Le aree interne rappresentano una parte ampia dell’Italia, circa i tre quinti di tutto il territorio nazionale. Non poco insomma, a ben vedere. Approfondendo meglio la questione però ci si rende conto che nelle aree interne vive poco meno di un quarto della popolazione italiana. Quella popolazione tenace, fortemente legata al territorio, ma distante dai grandi centri di aggregazione e di servizio. Sono tante le iniziative nate per combattere la caduta demografica che le aree interne stanno subendo. Sono tanti i giovani che, spinti da una offerta formativa e lavorativa scarsa, lasciano i territori delle aree interne della Campania.
Quando si pensa alle aree interne si pensa ai sapori, agli odori, alle tradizioni, alla natura. Si pensa all’artigianato e alle diverse iniziative messe in atto per provare a rivitalizzarlo. Si pensa agli allevamenti genuini, ma anche alla cultura bio che pian piano si sta diffondendo soprattuto tra le nuove generazioni. Si pensa ai giovani che non vogliono più andare via, non vogliono lasciare il proprio territorio, non vogliono abbandonare le proprie radici. Quei giovani che per restare si reinventano un lavoro investendo anche nella valorizzazione del proprio territorio. Perche’ e’ facile andare via, scappare per necessità: la cosa difficile e’ restare, combattere quotidianamente con la burocrazia e con le altre mille difficoltà del nostro Sud. Quei giovani figli delle aree interne che non voglio emigrare, che studiano e si formano a qualche centinaio di chilometri da casa.
Quelli che ritornano da esperienze all’estero: esperienze che formano e fanno apprezzare ancora di più le proprie radici. Esperienze che fanno vedere da una prospettiva diversa il territorio nel quale si e’ nati e cresciuti: lo si apprezza, improvvisamente. Ogni angolo, ogni sentiero, ogni albero, ogni tradizione. Tutto sembra diverso. Ma la valorizzazione del territorio, quello che molti cominciano a guardare da una diversa prospettiva, non può non passare dallo sviluppo culturale e turistico. Chi arriva nelle zone interne, magari anche per sbaglio, spesso resta colpito da tutto ciò che madre natura ci ha riservato. Verde, tantissimo verde, vigneti ed uliveti, boschi, sentieri e percorsi da invidiare.

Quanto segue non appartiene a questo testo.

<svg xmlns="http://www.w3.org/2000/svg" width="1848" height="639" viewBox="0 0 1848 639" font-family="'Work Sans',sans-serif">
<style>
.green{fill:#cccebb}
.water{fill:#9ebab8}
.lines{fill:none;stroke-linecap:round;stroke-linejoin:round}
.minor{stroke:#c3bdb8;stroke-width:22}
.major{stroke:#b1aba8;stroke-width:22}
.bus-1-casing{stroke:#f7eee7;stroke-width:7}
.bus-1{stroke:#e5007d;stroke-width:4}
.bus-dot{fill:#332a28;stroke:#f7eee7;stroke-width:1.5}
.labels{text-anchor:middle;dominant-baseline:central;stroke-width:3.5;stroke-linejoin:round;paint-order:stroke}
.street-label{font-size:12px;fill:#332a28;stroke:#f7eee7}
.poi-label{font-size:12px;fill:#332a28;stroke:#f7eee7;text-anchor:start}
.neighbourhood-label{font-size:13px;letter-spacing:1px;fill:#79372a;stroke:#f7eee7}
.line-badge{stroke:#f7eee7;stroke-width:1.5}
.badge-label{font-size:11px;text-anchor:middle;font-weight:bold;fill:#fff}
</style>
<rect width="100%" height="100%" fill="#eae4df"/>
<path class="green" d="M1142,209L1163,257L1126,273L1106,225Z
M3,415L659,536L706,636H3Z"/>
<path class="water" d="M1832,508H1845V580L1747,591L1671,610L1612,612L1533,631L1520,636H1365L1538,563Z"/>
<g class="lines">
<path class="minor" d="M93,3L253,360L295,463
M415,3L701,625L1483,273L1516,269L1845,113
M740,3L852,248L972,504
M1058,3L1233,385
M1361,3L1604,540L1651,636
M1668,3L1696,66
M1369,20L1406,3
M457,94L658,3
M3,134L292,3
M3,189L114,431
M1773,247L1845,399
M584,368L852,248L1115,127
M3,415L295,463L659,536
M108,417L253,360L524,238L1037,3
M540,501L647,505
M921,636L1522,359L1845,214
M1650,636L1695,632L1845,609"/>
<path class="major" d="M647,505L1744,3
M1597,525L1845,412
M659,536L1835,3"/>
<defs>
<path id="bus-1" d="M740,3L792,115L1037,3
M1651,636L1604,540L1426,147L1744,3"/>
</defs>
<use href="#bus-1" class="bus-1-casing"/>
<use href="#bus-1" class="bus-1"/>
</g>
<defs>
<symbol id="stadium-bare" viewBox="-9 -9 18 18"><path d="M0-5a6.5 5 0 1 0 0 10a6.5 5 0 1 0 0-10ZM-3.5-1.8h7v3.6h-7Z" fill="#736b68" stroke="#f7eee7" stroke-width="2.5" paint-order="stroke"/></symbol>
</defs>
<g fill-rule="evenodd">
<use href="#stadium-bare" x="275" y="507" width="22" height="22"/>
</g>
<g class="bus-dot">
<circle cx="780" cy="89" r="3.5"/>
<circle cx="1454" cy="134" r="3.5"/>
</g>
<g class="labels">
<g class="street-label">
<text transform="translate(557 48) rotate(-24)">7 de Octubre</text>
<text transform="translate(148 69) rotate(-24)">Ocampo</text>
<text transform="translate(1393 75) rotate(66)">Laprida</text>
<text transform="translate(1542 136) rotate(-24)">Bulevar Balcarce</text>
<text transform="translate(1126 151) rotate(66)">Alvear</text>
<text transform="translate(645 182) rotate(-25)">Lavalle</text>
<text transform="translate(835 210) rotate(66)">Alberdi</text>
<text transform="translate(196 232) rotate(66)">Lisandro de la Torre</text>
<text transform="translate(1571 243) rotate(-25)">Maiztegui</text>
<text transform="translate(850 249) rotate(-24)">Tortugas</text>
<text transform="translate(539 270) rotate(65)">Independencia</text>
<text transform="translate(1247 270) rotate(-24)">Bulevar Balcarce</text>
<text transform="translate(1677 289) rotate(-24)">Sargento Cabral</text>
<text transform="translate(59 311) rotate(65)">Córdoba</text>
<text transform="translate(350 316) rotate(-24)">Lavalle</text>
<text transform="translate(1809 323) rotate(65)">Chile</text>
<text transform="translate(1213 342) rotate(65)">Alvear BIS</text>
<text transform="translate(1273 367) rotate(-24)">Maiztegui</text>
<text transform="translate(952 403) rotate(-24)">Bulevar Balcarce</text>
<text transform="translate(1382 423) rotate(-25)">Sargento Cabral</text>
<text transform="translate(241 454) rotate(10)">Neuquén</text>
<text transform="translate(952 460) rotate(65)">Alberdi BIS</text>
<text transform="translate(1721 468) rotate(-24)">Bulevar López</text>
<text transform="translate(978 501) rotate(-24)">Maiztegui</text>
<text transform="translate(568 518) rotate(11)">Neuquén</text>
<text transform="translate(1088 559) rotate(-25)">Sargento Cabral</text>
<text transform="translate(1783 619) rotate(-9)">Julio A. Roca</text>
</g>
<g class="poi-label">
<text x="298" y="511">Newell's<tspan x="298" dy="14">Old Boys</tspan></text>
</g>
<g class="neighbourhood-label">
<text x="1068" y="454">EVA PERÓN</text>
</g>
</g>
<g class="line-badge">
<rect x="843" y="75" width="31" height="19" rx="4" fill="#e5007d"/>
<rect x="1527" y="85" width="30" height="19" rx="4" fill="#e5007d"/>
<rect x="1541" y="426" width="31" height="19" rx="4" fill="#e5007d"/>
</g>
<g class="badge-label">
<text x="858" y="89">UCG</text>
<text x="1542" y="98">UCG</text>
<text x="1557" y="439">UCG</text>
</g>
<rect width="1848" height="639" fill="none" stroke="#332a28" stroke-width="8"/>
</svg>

L’impegno per far conoscere quello che ci circonda comincia ad aumentare, forse perché, nell’era digitale, ognuno può farlo con un semplice click. Una foto, un video, una condivisione e si raggiungono migliaia di persone. Una cosa inimmaginabile fino a un decennio fa. Ma da soli non si fa molta strada, le istituzioni sono fondamentali in tutto questo circolo virtuoso. E per guardare in casa nostra, questa visione ‘’salernocentrica’’ che la Regione Campania sta prendendo, preoccupa. Non perché Salerno non meriti, attenzione: lungi da me nel voler avvallare questa ipotesi. Ma stanziare 3 milioni di euro per l’evento ‘’luci d’artista’’ sembra effettivamente troppo. Tre milioni di euro, quasi 6 miliardi di lire.
Le luci d’artista di Salerno sono ormai un brand che attrae di per se’, un qualcosa che vive di luce propria in tutti i sensi. E sorprende ancora di più se si scopre che l’intero POC della Regione Campania, riguardanti i finanziamenti ai beni ed attività culturali da destinare agli enti locali, ha una copertura di 7 milioni di euro per l’intera Regione. Tre di questi stanziati per la sola città di Salerno. Alle aree interne, Sannio ed Irpinia per intenderci, quelle dei gusti, della storia millenaria, dei sapori e dei saperi, del verde e delle tradizioni, dei prodotti tipici, degli allevamenti e dei prodotti a km0, delle tradizioni e del folklore, a queste aree interne solo le briciole. La sommatoria dei finanziamenti delle province di Benevento ed Avellino non raggiunge le luci d’artista. Così e’, se vi pare.